The total dollar cost to the U.S. of the wars in Iraq and Afghanistan exceeds $874 billion.
Last year, the richest nations gave the World Food Programme "a record $5 billion" to feed
100 million desperate men, women, and children.
Of that $5 billion, the U.S. gave $2 billion. We have cut our donation by $800 million this year.
"They, too, will ask, 'Lord, when did we see you hungry or thirsty or as a stranger or in need of clothes or sick or in prison and didn't help you?'
"Then He will answer them, 'Truly I say to you, to the extent that you did not do it to one of the least of these, you did not do it to Me.'"--Matthew 25:44-45
What part of that do our Bible-thumping Congress and sanctimonious president not understand?
Can we thank the GOP and Conservative Christians for this global depression?
No in fact you can't.

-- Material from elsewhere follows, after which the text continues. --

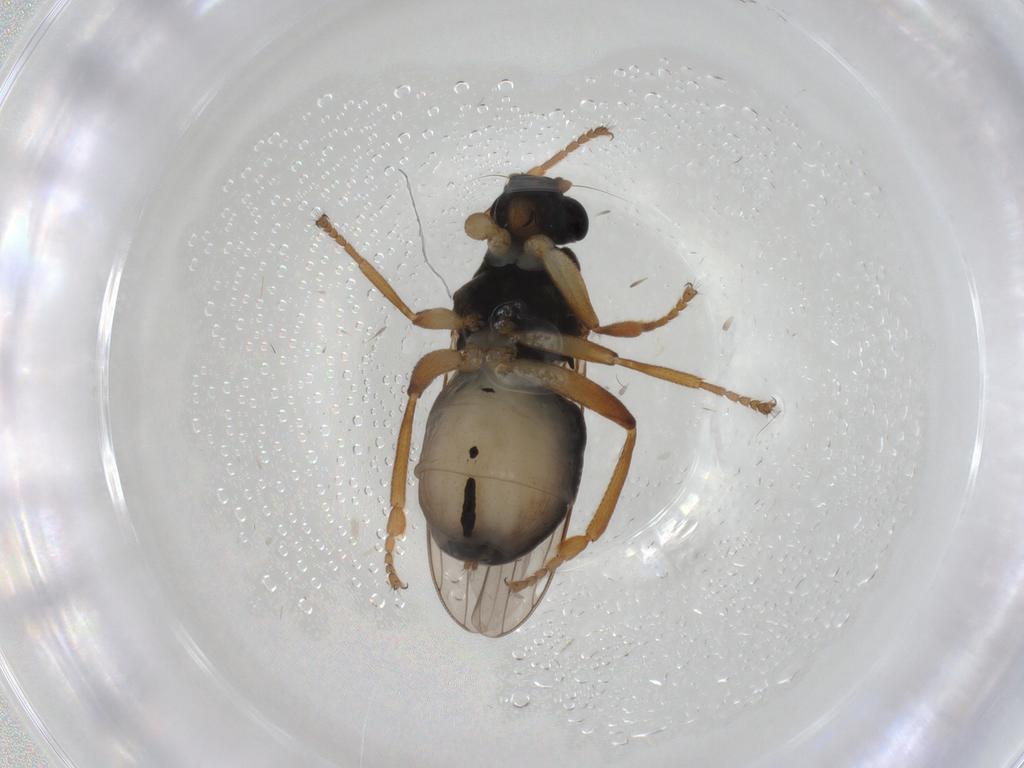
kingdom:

As reprehensible as those two groups are if you only look towards them you will fail to see the enemy is right out there on the other side of the big tent.
Now this is a bi-partisan empire and your myopic view fails to see how this is an integrated system and of course it goes even further than that. So please look a little deeper. If it were only the fundies we could crack global capital's stranglehold in a second.